▶ [Supplied data]

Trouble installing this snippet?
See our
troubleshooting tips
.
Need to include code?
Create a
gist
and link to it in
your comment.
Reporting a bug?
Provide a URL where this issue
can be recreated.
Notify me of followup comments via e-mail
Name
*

▶ [Work task] Convert the text of the entries above into a numbered list with one line per item, leaving out any blank lines.

▶ [Answer box]
1. Trouble installing this snippet?
2. See our
3. troubleshooting tips
4. .
5. Need to include code?
6. Create a
7. gist
8. and link to it in
9. your comment.
10. Reporting a bug?
11. Provide a URL where this issue
12. can be recreated.
13. Notify me of followup comments via e-mail
14. Name
15. *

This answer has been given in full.